Petit Paysan commence par une scène onirique, qui mélange habilement le cocasse et l’angoisse, et semble un écho à celle qui ouvrait le fantastique Exercice de l’Etat de Pierre Schoeller : une entrée insolite, par un angle d’attaque clivé, qui annonce avec force qu’on va chercher à éviter les travers coutumiers du cinéma français. Si le film de Schoeller transcendait le regard documentaire sur les arcanes du pouvoir, celui d’Hubert Charuel ne se cantonnera pas au regard socio-rural. De ce genre, on gardera tout de même certaines qualités : le jeu des comédiens, impeccable, (Swann Arlaud en tête) la précision et le temps pris pour évoquer le quotidien réglé au cordeau d’un milieu bien plus technique qu’il n’y parait, et, en sourdine, les préoccupations d’une profession en difficulté.
Mais l’écriture est asservie dès le départ à une ambition bien ciblée, celle de générer un thriller. Si Petit Paysan est une réussite, c’est probablement parce qu’il ne quitte jamais véritablement cette idée directrice, et parvient à recentrer tous ses filaments en un câble tendu à l’extrême.
Il en va ainsi de toutes les relations tissées par le personnage : Pierre est un solitaire, qui ne semble épanoui qu’au contact de ses bêtes (ainsi de sa relation paternelle au jeune veau qui nait). La majorité de son entourage est une contrainte à son quotidien, rythmé par une série de réveils à la cadence sans faille : une mère envahissante, une prétendante insistante, des amis limités, un voisin importun… Mais la finesse de l’écriture aura permis à chacun d’exister et d’avoir exprimé sa vérité (de beaux échanges, avec le vieil homme inquiet pour son bétail, ou la boulangère maladroite, permettant au passage de souligner aussi l’aspect asocial du protagoniste. Son rapport au web, et à la chaine Youtube d’un lointain collègue en dit long sur son ouverture au monde : un grain de sable dans l’engrenage, et toute la fragilité de sa place sera mise au jour.
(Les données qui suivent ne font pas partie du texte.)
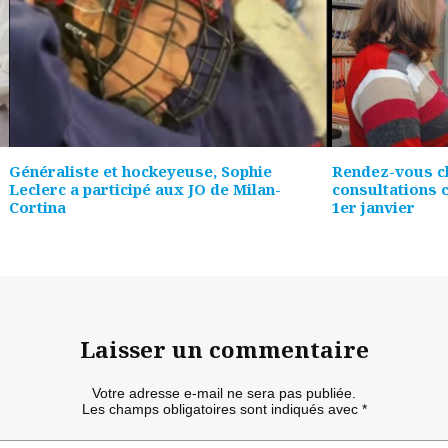
Généraliste et hockeyeuse, Sophie
Rendez-vous ch
Leclerc a participé aux JO de Milan-
consultations c
Cortina
1er janvier
Laisser un commentaire
Votre adresse e-mail ne sera pas publiée.
Les champs obligatoires sont indiqués avec
*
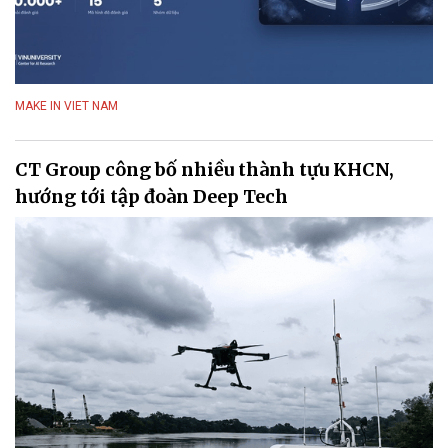
MAKE IN VIET NAM
CT Group công bố nhiều thành tựu KHCN,
hướng tới tập đoàn Deep Tech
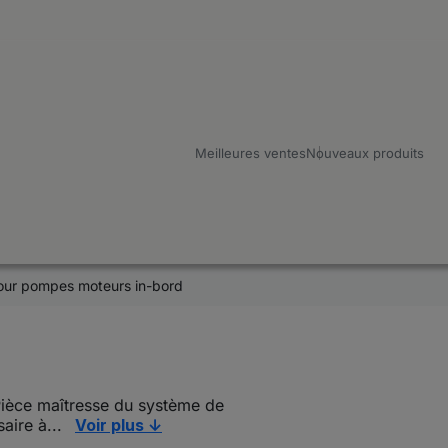
Meilleures ventes
Nouveaux produits
our pompes moteurs in-bord
Pièce maîtresse du système de
saire à...
Voir plus ↓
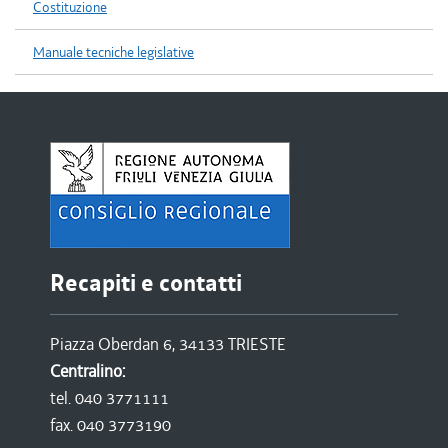
Costituzione
Manuale tecniche legislative
Recapiti e contatti
Piazza Oberdan 6, 34133 TRIESTE
Centralino:
tel. 040 3771111
fax. 040 3773190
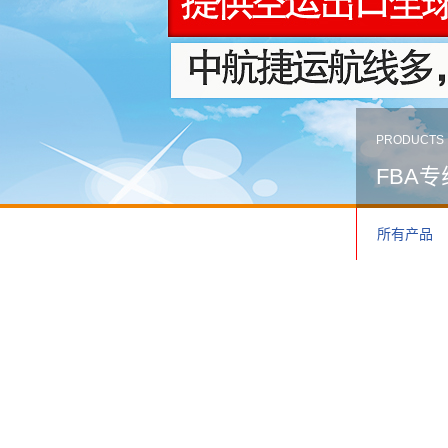
PRODUCTS
FBA专
所有产品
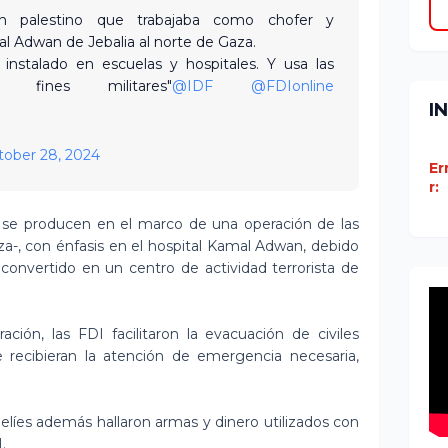
n palestino que trabajaba como chofer y
l Adwan de Jebalia al norte de Gaza.
instalado en escuelas y hospitales. Y usa las
 fines militares"
@IDF
@FDIonline
I
tober 28, 2024
Er
r:
 se producen en el marco de una operación de las
za-, con énfasis en el hospital Kamal Adwan, debido
onvertido en un centro de actividad terrorista de
ión, las FDI facilitaron la evacuación de civiles
 recibieran la atención de emergencia necesaria,
raelíes además hallaron armas y dinero utilizados con
.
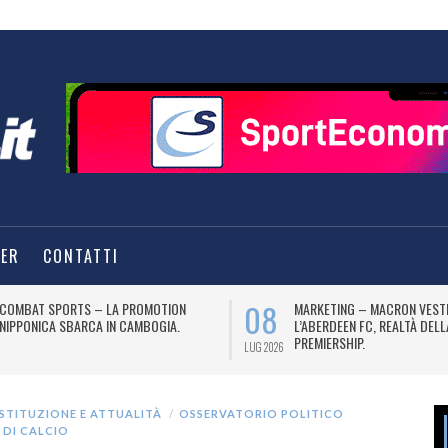
TER
CONTATTI
08
COMBAT SPORTS – LA PROMOTION
MARKETING – MACRON VEST
NIPPONICA SBARCA IN CAMBOGIA.
L’ABERDEEN FC, REALTÀ DEL
PREMIERSHIP.
LUG 2026
ISTITUZIONE E ATTUALITÀ
OSSERVATORIO POLITICO
 DI CALCIO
Le personnage de la sœur (Sara Giraudeau) concentre toute cette ambivalence : indispensable, complice, rigoureuse, elle est aussi celle qui exige qu’on sorte d’une spirale et qu’on devienne raisonnable, au risque de lui faire violence.
Sur l’aspect technique, chaque élément permet accroître la tension : le bruit régulier des trayeuses électriques, par exemple, fonctionne comme une bande originale imparable d’un étau qui se referme autour du paysan, tandis que les normes drastiques de traçabilité inscrivent ses tentatives de fraude dans un univers presque carcéral.
A mesure que le cadrage l’enferme, Pierre oppose au désespoir des actes à la violence croissante, auxquels le spectateur se voit presque contraint d’adhérer. Le thriller prend le pas avec une efficacité rare, dans une dynamique de non-retour qui ne cesse de rendre plus palpable l’inéluctable évidence.
De ce fait, la brusque neurasthénie qui fait office de dénouement peut sembler déconcertante, mais prend au contraire tout son sens : parce que la surenchère n’était pas souhaitable, et que le processus d’identification au personnage est d’autant plus efficace qu’on le sait acculé au renoncement. Le réveil ne sonne plus, le troupeau est abattu. L’injustice n’est pas tant celle du système que celle, beaucoup plus émouvante, d’un destin tragique.
Le thriller aura donc puisé toute sa force dans son contexte : car les gesticulations vaines d’un homme sont rendues d’autant plus fortes qu’elles se consacrent à la placidité puissante d’une bête. Mutique et massive, inaccessible et, malgré tout, terriblement dépendante de lui.